Advanced Analytics Institute, Faculty of Engineering and IT, University of Technology Sydney, PO Box 123, Broadway, Sydney, NSW 2007, Australia.
BMC Bioinformatics. 2016 Dec 22;17(Suppl 19):507. doi: 10.1186/s12859-016-1367-0.
Regulation mechanisms between miRNAs and genes are complicated. To accomplish a biological function, a miRNA may regulate multiple target genes, and similarly a target gene may be regulated by multiple miRNAs. Wet-lab knowledge of co-regulating miRNAs is limited. This work introduces a computational method to group miRNAs of similar functions to identify co-regulating miRNAsfrom a similarity matrix of miRNAs.
We define a novel information content of gene ontology (GO) to measure similarity between two sets of GO graphs corresponding to the two sets of target genes of two miRNAs. This between-graph similarity is then transferred as a functional similarity between the two miRNAs. Our definition of the information content is based on the size of a GO term's descendants, but adjusted by a weight derived from its depth level and the GO relationships at its path to the root node or to the most informative common ancestor (MICA). Further, a self-tuning technique and the eigenvalues of the normalized Laplacian matrix are applied to determine the optimal parameters for the spectral clustering of the similarity matrix of the miRNAs.

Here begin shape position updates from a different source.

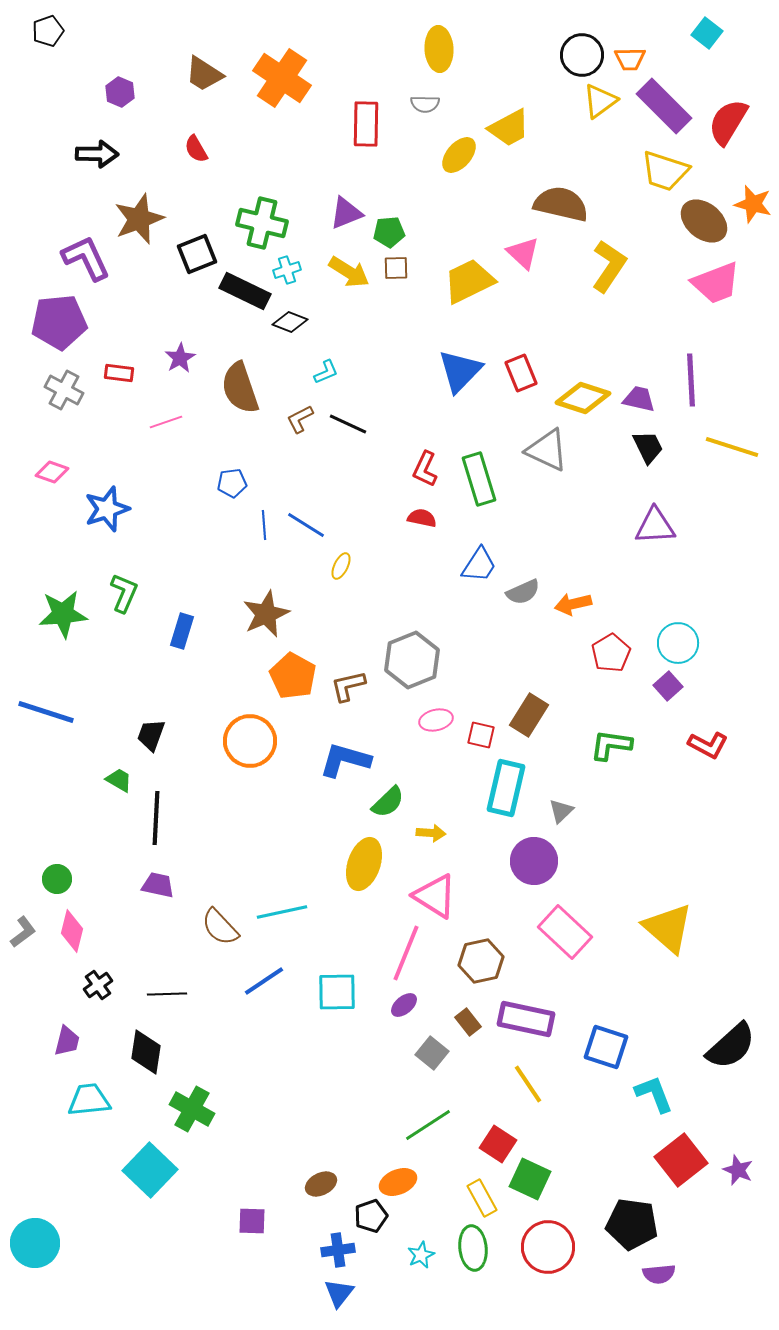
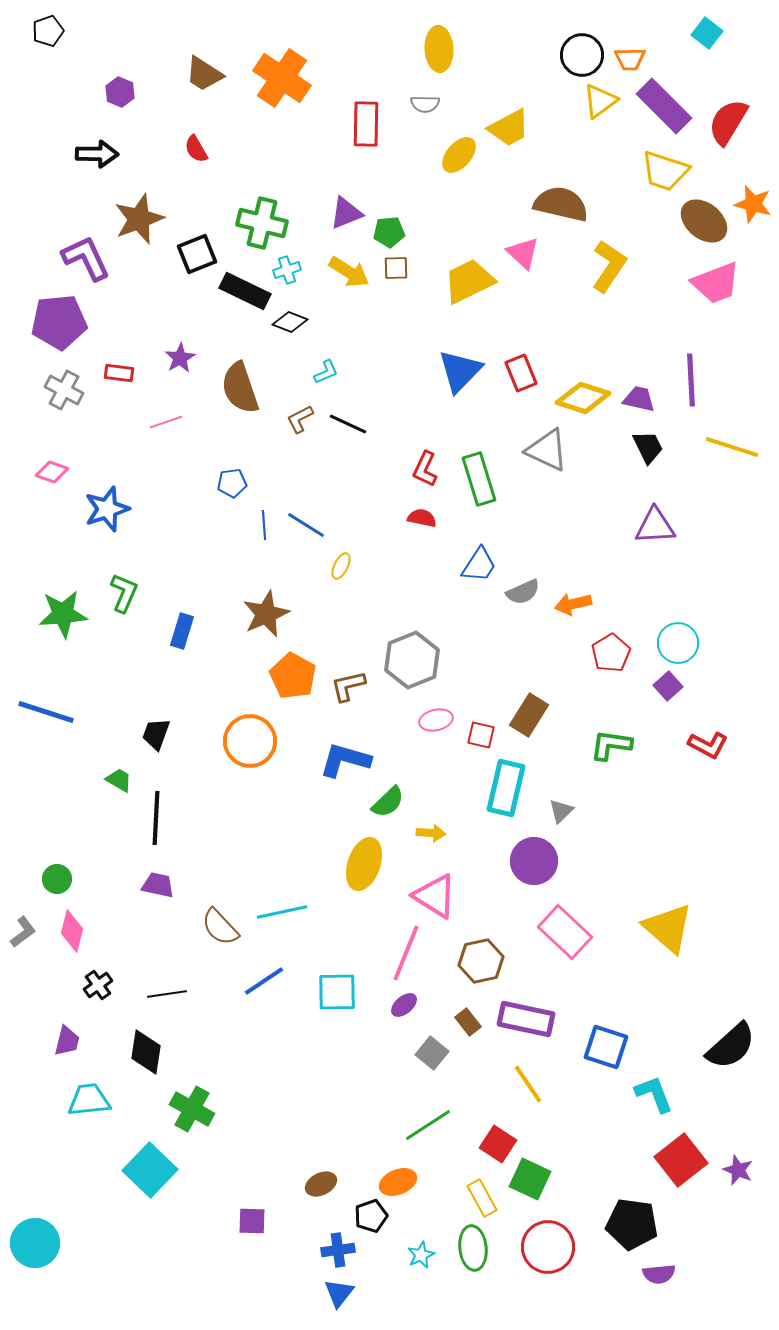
black trapezoid at (151, 735): moved 5 px right, 1 px up
black line at (167, 994): rotated 6 degrees counterclockwise
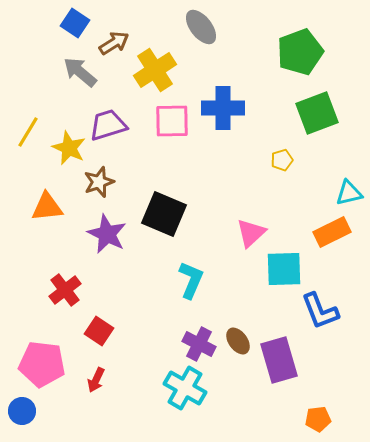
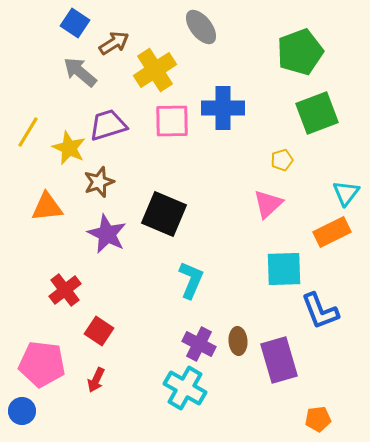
cyan triangle: moved 3 px left; rotated 40 degrees counterclockwise
pink triangle: moved 17 px right, 29 px up
brown ellipse: rotated 32 degrees clockwise
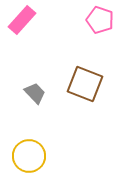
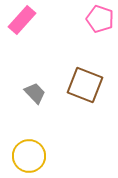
pink pentagon: moved 1 px up
brown square: moved 1 px down
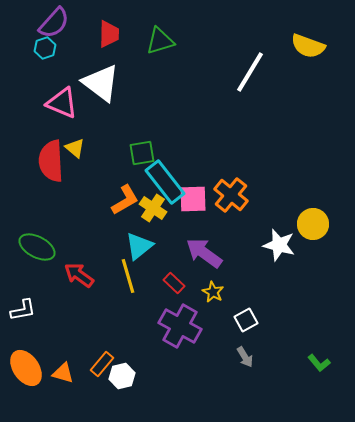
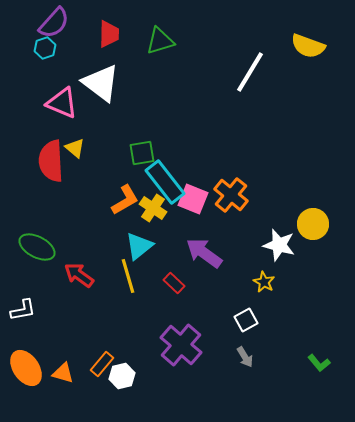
pink square: rotated 24 degrees clockwise
yellow star: moved 51 px right, 10 px up
purple cross: moved 1 px right, 19 px down; rotated 12 degrees clockwise
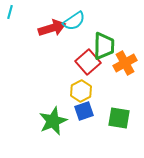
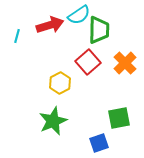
cyan line: moved 7 px right, 24 px down
cyan semicircle: moved 5 px right, 6 px up
red arrow: moved 2 px left, 3 px up
green trapezoid: moved 5 px left, 16 px up
orange cross: rotated 15 degrees counterclockwise
yellow hexagon: moved 21 px left, 8 px up
blue square: moved 15 px right, 32 px down
green square: rotated 20 degrees counterclockwise
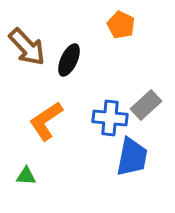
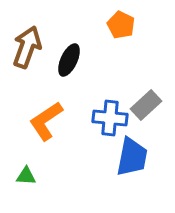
brown arrow: rotated 117 degrees counterclockwise
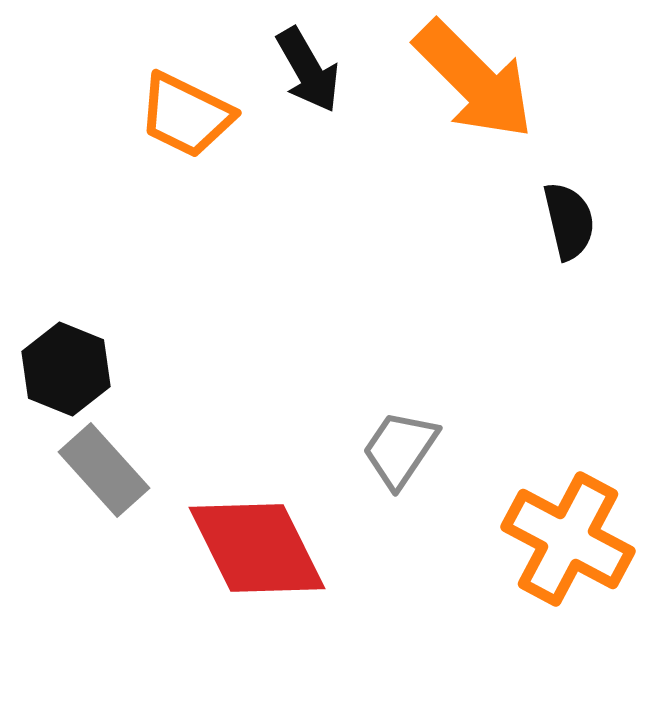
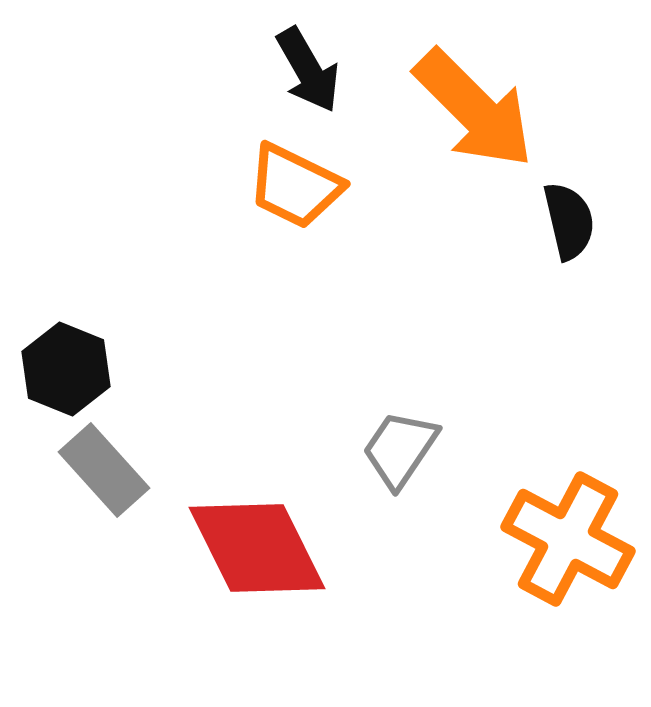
orange arrow: moved 29 px down
orange trapezoid: moved 109 px right, 71 px down
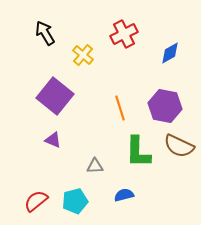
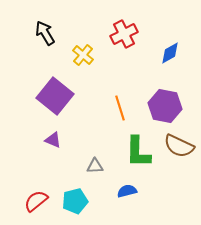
blue semicircle: moved 3 px right, 4 px up
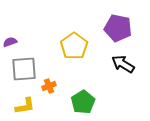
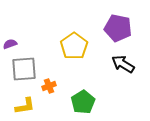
purple semicircle: moved 2 px down
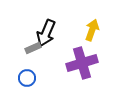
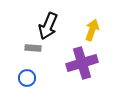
black arrow: moved 2 px right, 7 px up
gray rectangle: rotated 28 degrees clockwise
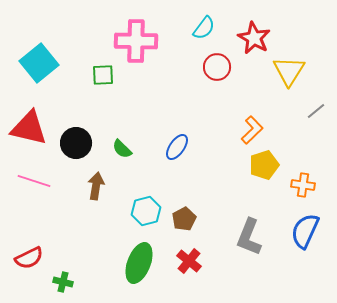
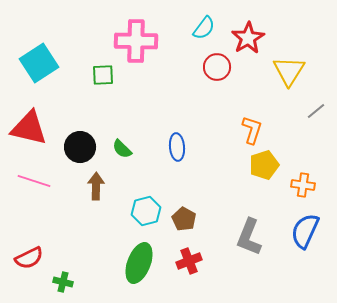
red star: moved 6 px left; rotated 12 degrees clockwise
cyan square: rotated 6 degrees clockwise
orange L-shape: rotated 28 degrees counterclockwise
black circle: moved 4 px right, 4 px down
blue ellipse: rotated 40 degrees counterclockwise
brown arrow: rotated 8 degrees counterclockwise
brown pentagon: rotated 15 degrees counterclockwise
red cross: rotated 30 degrees clockwise
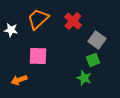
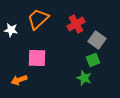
red cross: moved 3 px right, 3 px down; rotated 18 degrees clockwise
pink square: moved 1 px left, 2 px down
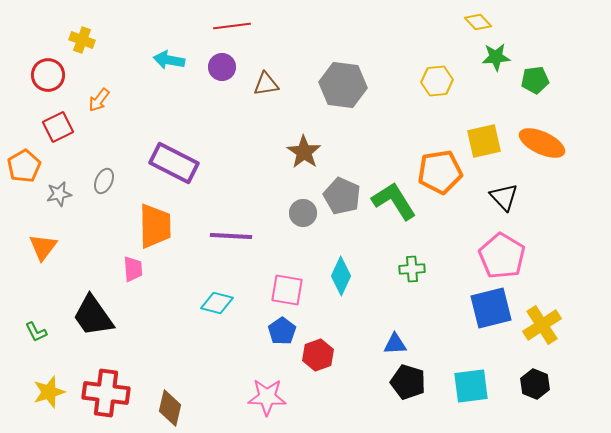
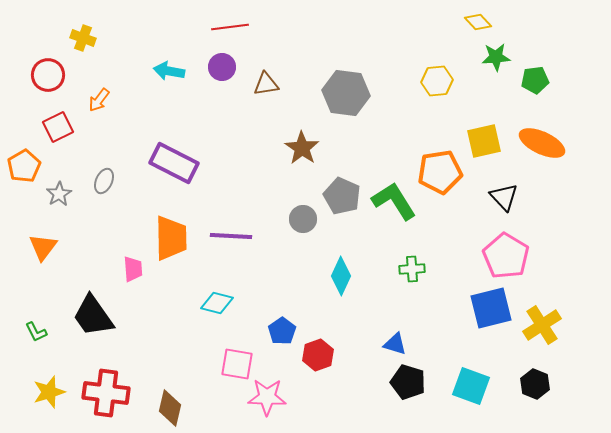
red line at (232, 26): moved 2 px left, 1 px down
yellow cross at (82, 40): moved 1 px right, 2 px up
cyan arrow at (169, 60): moved 11 px down
gray hexagon at (343, 85): moved 3 px right, 8 px down
brown star at (304, 152): moved 2 px left, 4 px up
gray star at (59, 194): rotated 20 degrees counterclockwise
gray circle at (303, 213): moved 6 px down
orange trapezoid at (155, 226): moved 16 px right, 12 px down
pink pentagon at (502, 256): moved 4 px right
pink square at (287, 290): moved 50 px left, 74 px down
blue triangle at (395, 344): rotated 20 degrees clockwise
cyan square at (471, 386): rotated 27 degrees clockwise
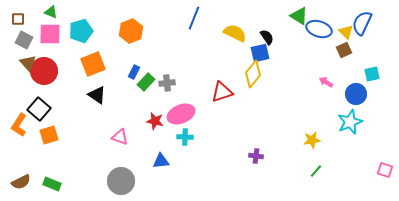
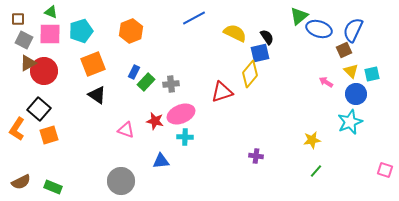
green triangle at (299, 16): rotated 48 degrees clockwise
blue line at (194, 18): rotated 40 degrees clockwise
blue semicircle at (362, 23): moved 9 px left, 7 px down
yellow triangle at (346, 32): moved 5 px right, 39 px down
brown triangle at (28, 63): rotated 42 degrees clockwise
yellow diamond at (253, 74): moved 3 px left
gray cross at (167, 83): moved 4 px right, 1 px down
orange L-shape at (19, 125): moved 2 px left, 4 px down
pink triangle at (120, 137): moved 6 px right, 7 px up
green rectangle at (52, 184): moved 1 px right, 3 px down
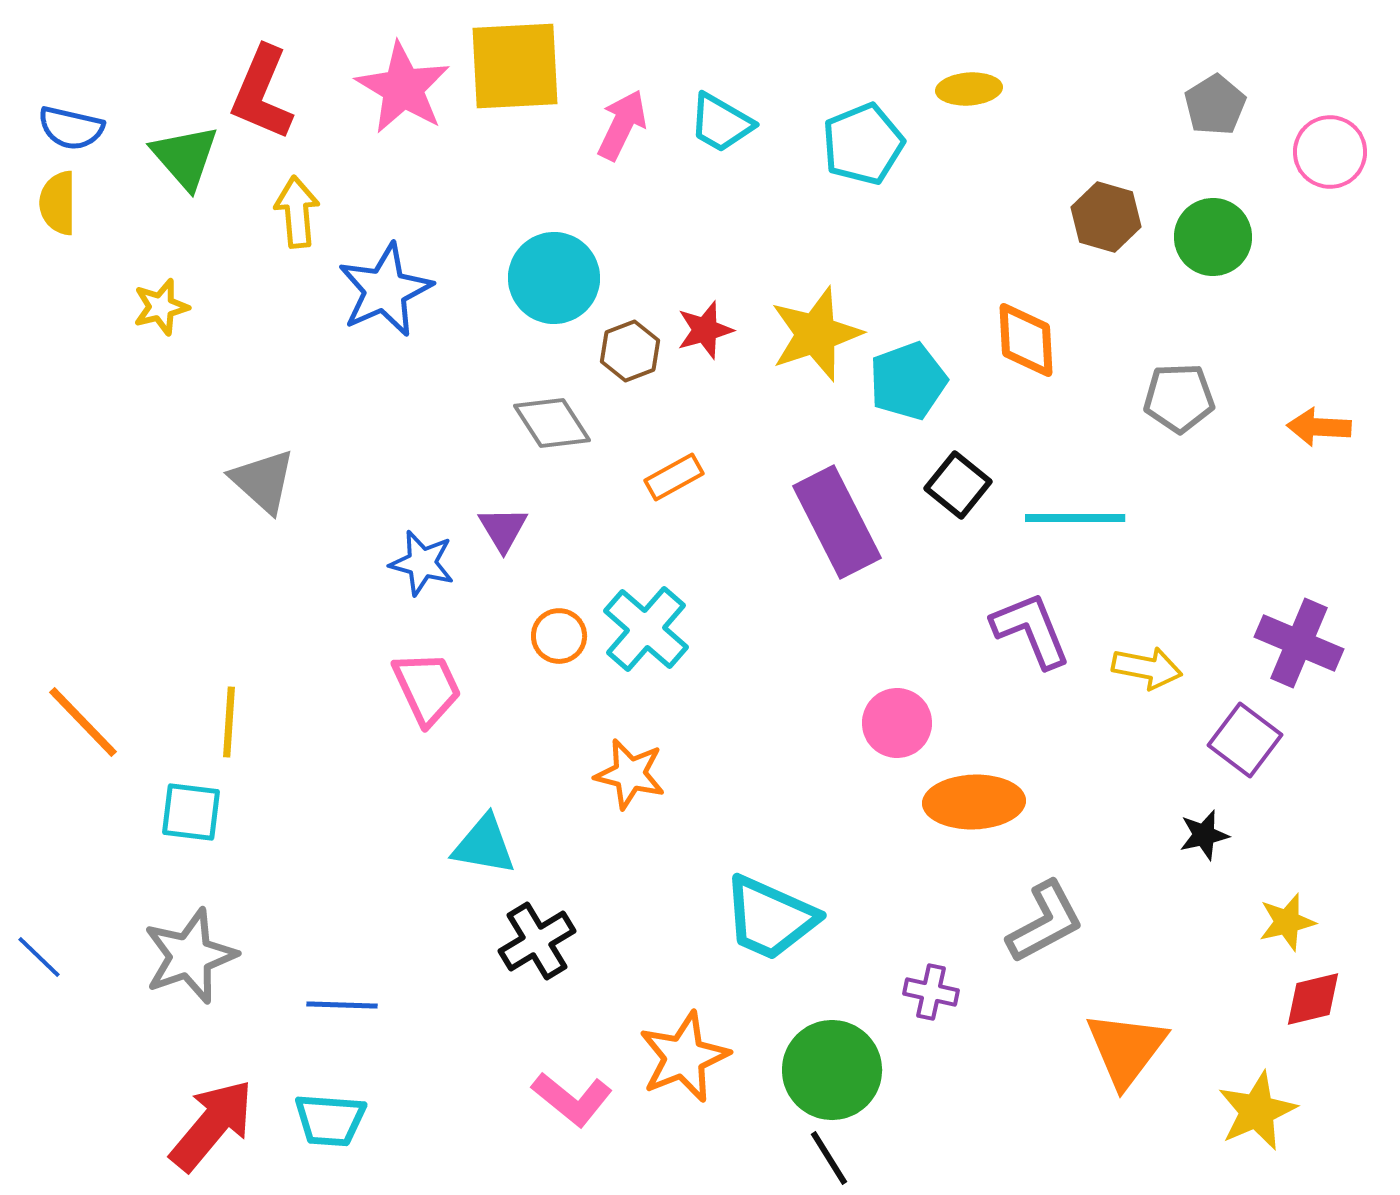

Experimental results demonstrate that our method has better clustering performance than the existing edge-based, node-based or hybrid methods. Our method has also demonstrated a novel usefulness for the function annotation of new miRNAs, as reported in the detailed case studies.
微小RNA(miRNA)与基因之间的调控机制十分复杂。为实现一种生物学功能,一个miRNA可能调控多个靶基因,同样地,一个靶基因也可能受到多个miRNA的调控。关于共同调控miRNA的实验知识有限。这项工作引入了一种计算方法,对功能相似的miRNA进行分组,以便从miRNA的相似性矩阵中识别共同调控的miRNA。
我们定义了一种新的基因本体论(GO)信息内容,用于测量与两个miRNA的两组靶基因相对应的两组GO图之间的相似性。然后,这种图间相似性被转换为两个miRNA之间的功能相似性。我们对信息内容的定义基于GO术语后代的大小,但通过从其深度级别以及其到根节点或最具信息性的共同祖先(MICA)路径上的GO关系得出的权重进行调整。此外,应用自调整技术和归一化拉普拉斯矩阵的特征值来确定miRNA相似性矩阵谱聚类的最佳参数。
实验结果表明,我们的方法比现有的基于边、基于节点或混合方法具有更好的聚类性能。如详细案例研究中所报道的,我们的方法在新miRNA的功能注释方面也显示出了新的用途。